TGF-beta signal transduction in chronic kidney disease

H. William Schnaper1, Sara Jandeska2, Constance E. Runyan1, Susan C. Hubchak1, Rajit K. Basu1, Jessica F. Curley1, Ronald D. Smith1, Tomoko Hayashida1

1Division of Kidney Diseases, Department of Pediatrics, Northwestern University Feinberg School of Medicine, 303 E Chicago Ave.; Chicago, IL 60611-3008, and Children's Memorial Research Center, Chicago, IL, 2Department of Pediatrics, Rush University Medical Center, 1653 W. Congress Parkway, Chicago, IL 60612

TABLE OF CONTENTS

1. Abstract
2. Introduction
3. TGF-beta and the pathogenesis of kidney disease
4. The canonical TGF-beta signaling pathway
5. Regulation of TGF-beta expression and activity
6. Regulation of TGF-beta signaling
6.1. Regulation of at the level of the receptor
6.2. Smad expression
6.3. Post-translational modification of Smads
6.4. Adaptor molecules
6.5. Regulation of transcriptional activity
6.5.1. Enhancers
6.5.2. Inhibitors
6.6. Cross-talk with other signaling pathways
7. Interaction of TGF- beta signaling with other growth factors/hormonal mediators
7.1. Bone morphogenetic protein
7.2. Hepatocyte growth factor
7.3. Glucose and angiotensin II
7.4. Connective tissue growth factor
7.5. Nuclear receptor-associated hormones
8. Regulation of tissue functions in the kidney
8.1. The podocyte and the glomerular filtration barrier
8.2. Hyperplasia and hypertrophy
8.3. Epithelial-to-mesenchymal transition
9. Perspective
10. Acknowledgments
11. References

1. ABSTRACT

Transforming growth factor (TGF)-beta is a central stimulus of the events leading to chronic progressive kidney disease, having been implicated in the regulation of cell proliferation, hypertrophy, apoptosis and fibrogenesis.
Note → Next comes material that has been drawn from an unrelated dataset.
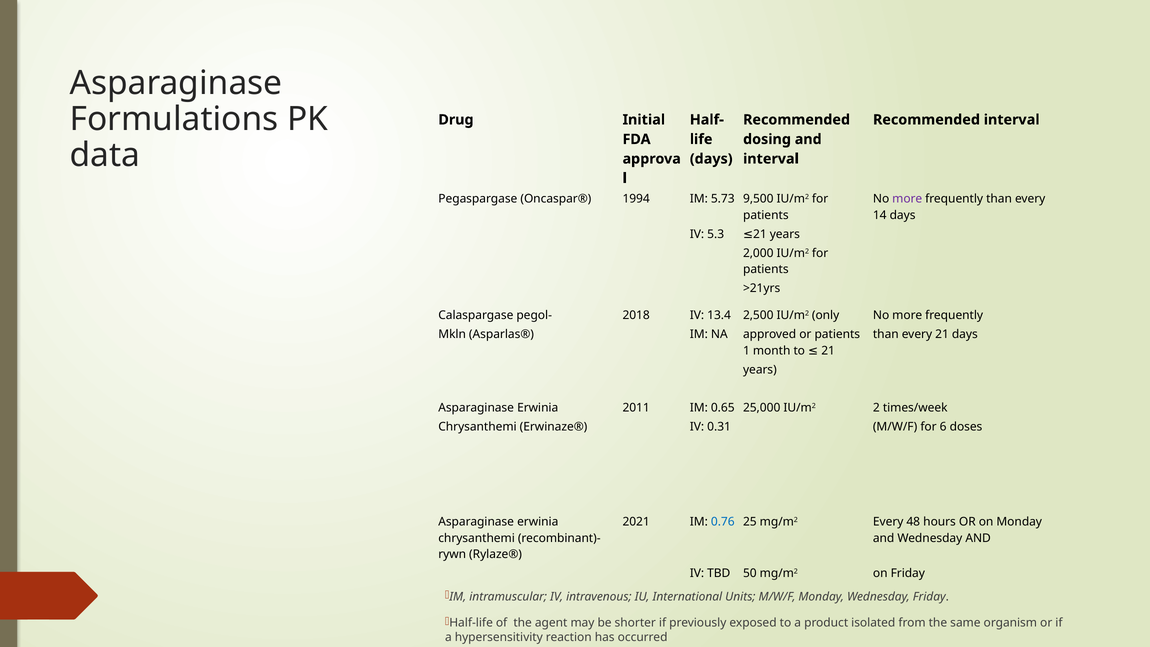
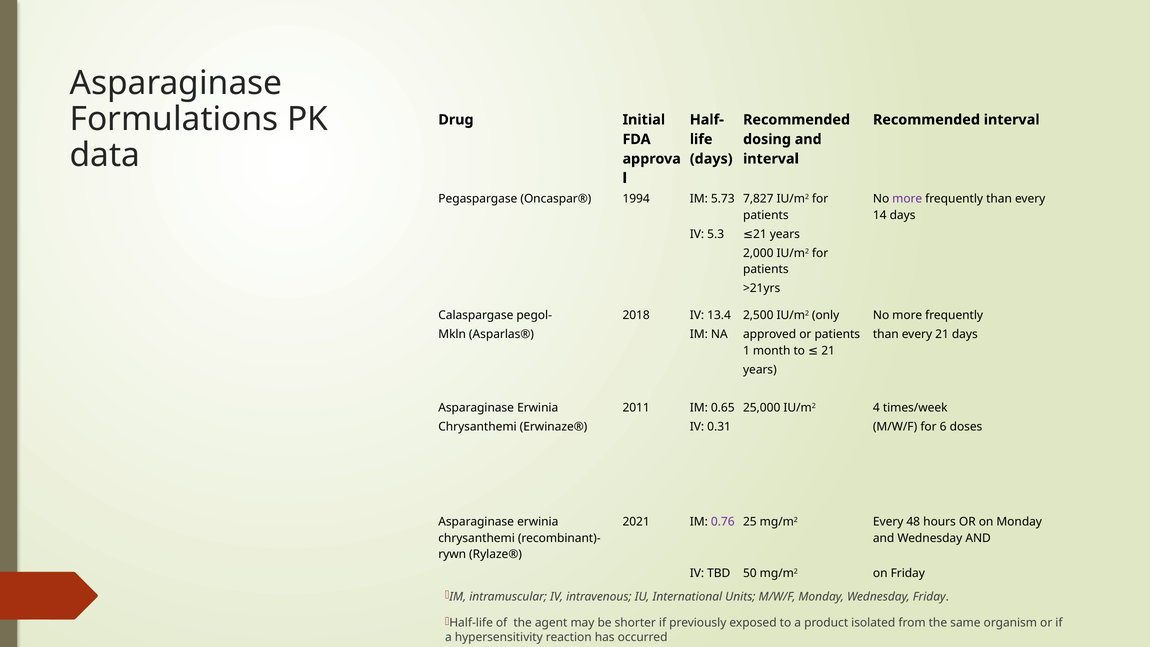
9,500: 9,500 -> 7,827
2: 2 -> 4
0.76 colour: blue -> purple
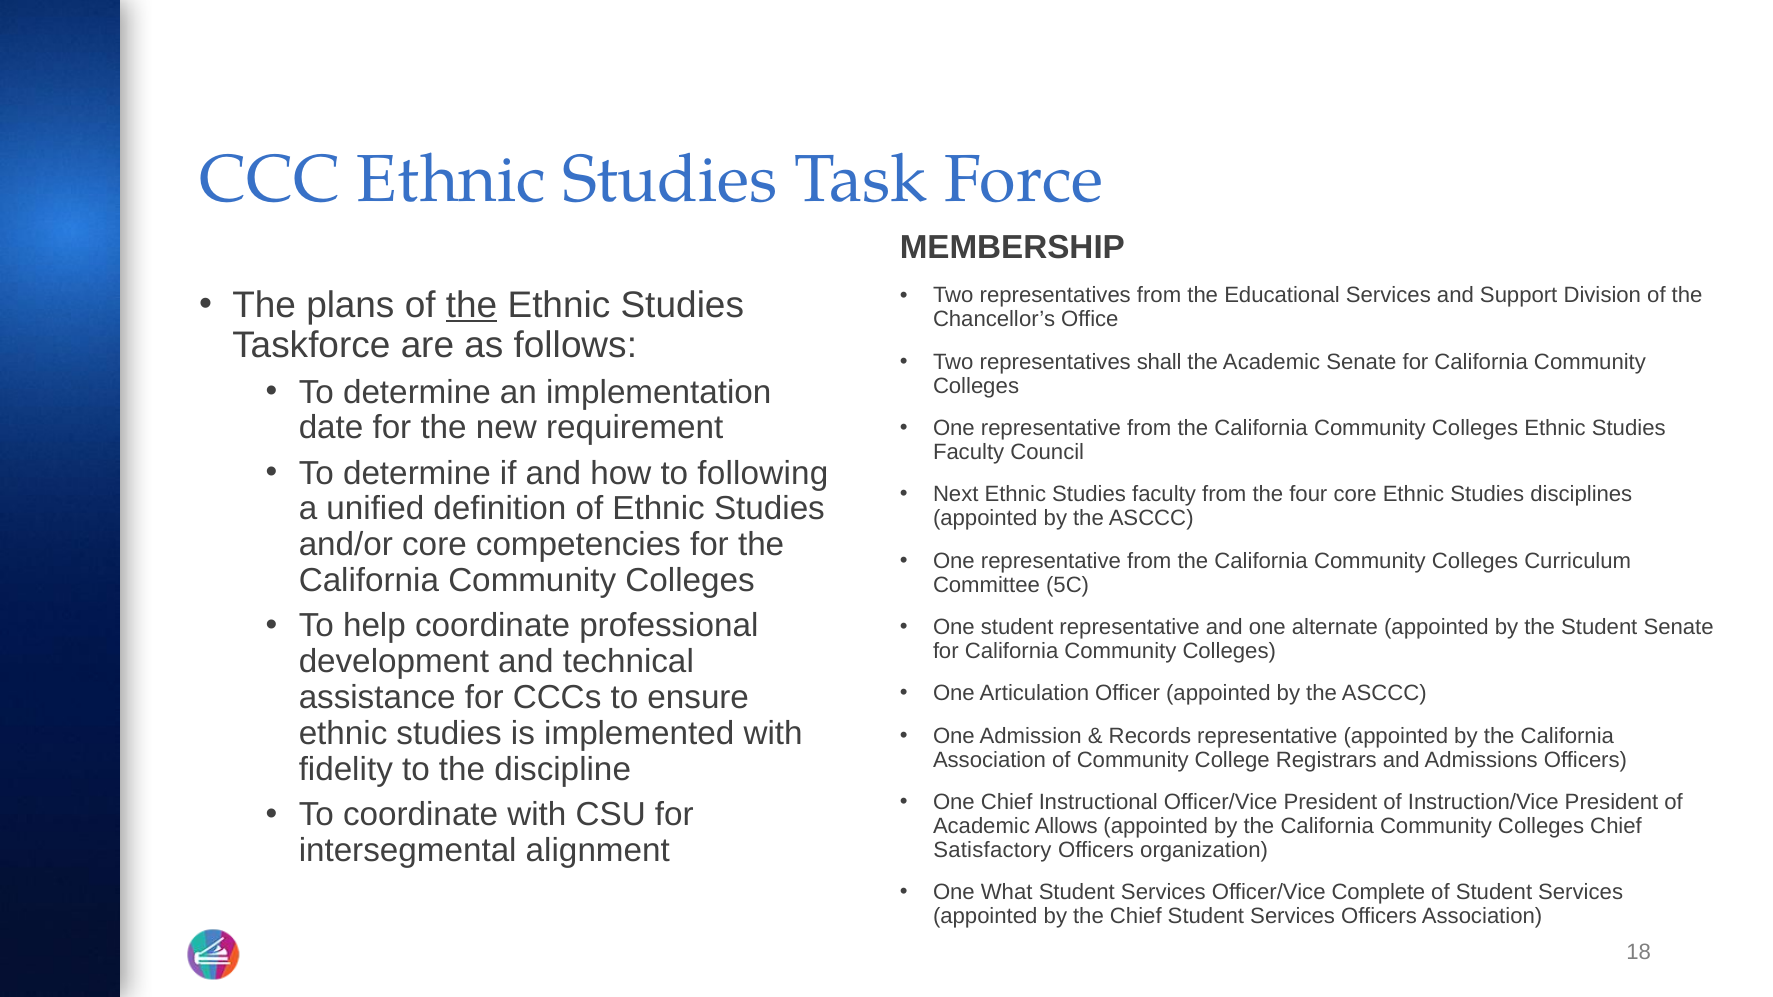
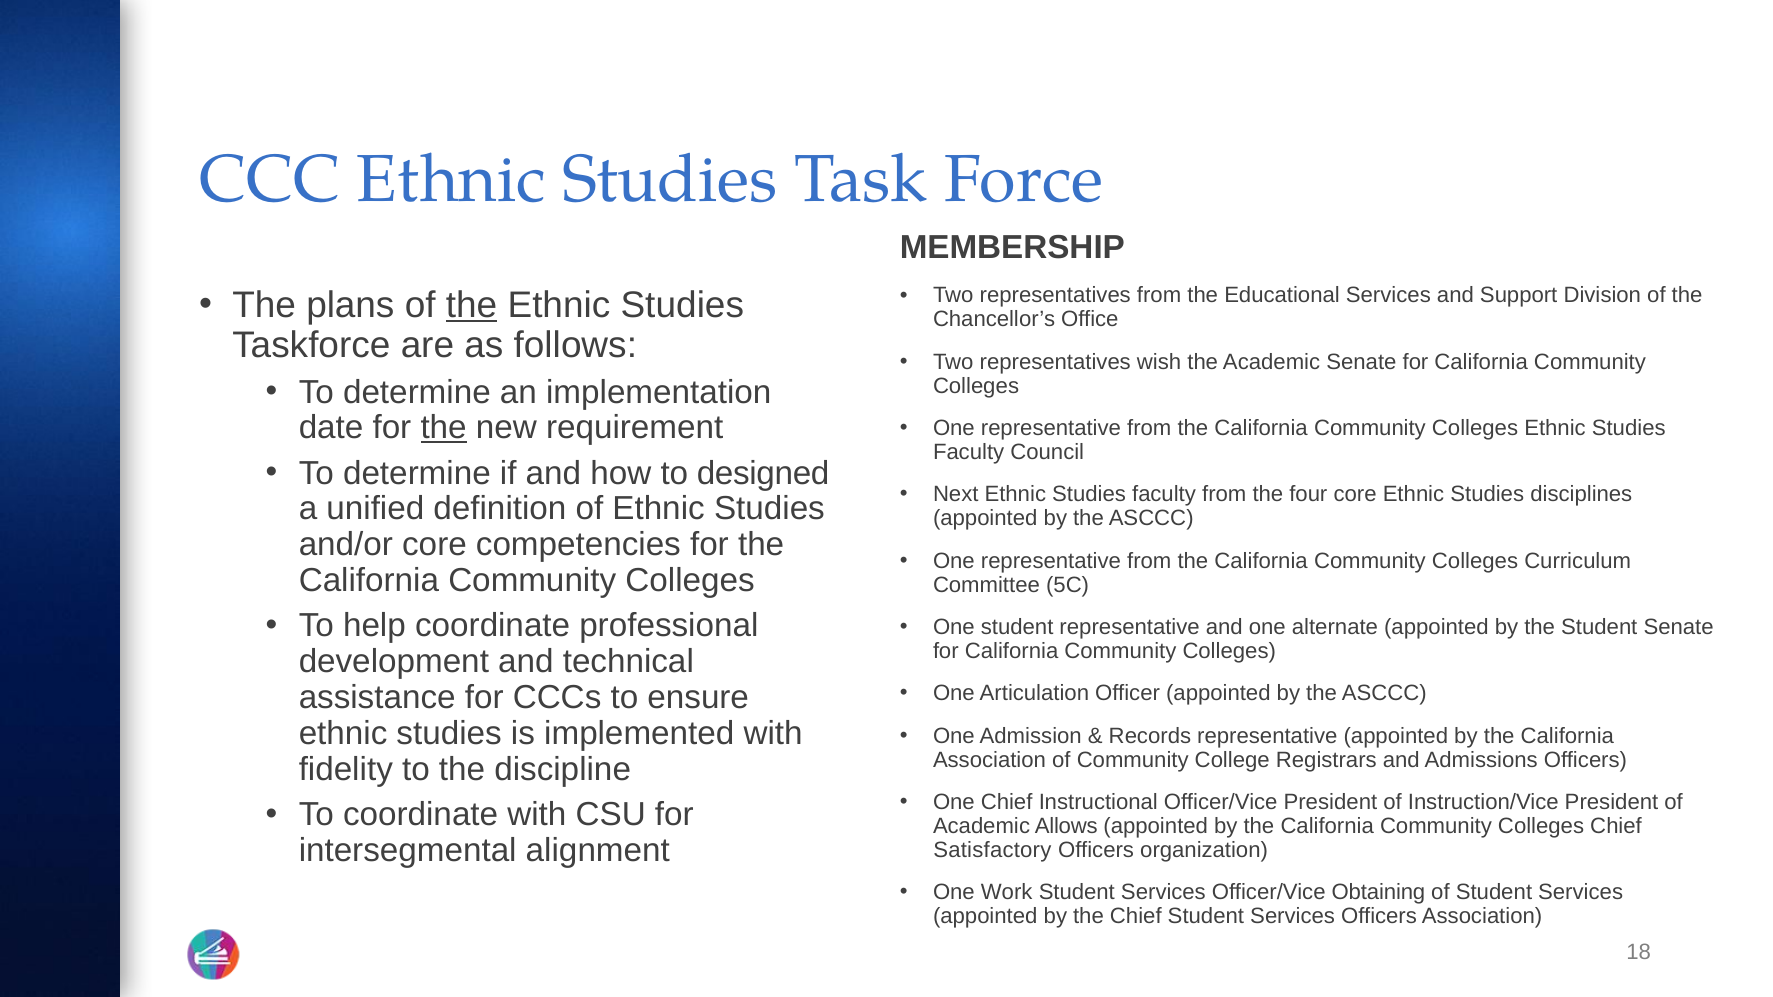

The fact that it mediates these varied events suggests that multiple mechanisms play a role in determining the outcome of TGF-beta signaling. Regulation begins with the availability and activation of TGF-beta and continues through receptor expression and localization, control of the TGF-beta family-specific Smad signaling proteins, and interaction of the Smads with multiple signaling pathways extending into the nucleus. Studies of these mechanisms in kidney cells and in whole-animal experimental models, reviewed here, are beginning to provide insight into the role of TGF-beta in the pathogenesis of renal dysfunction and its potential treatment.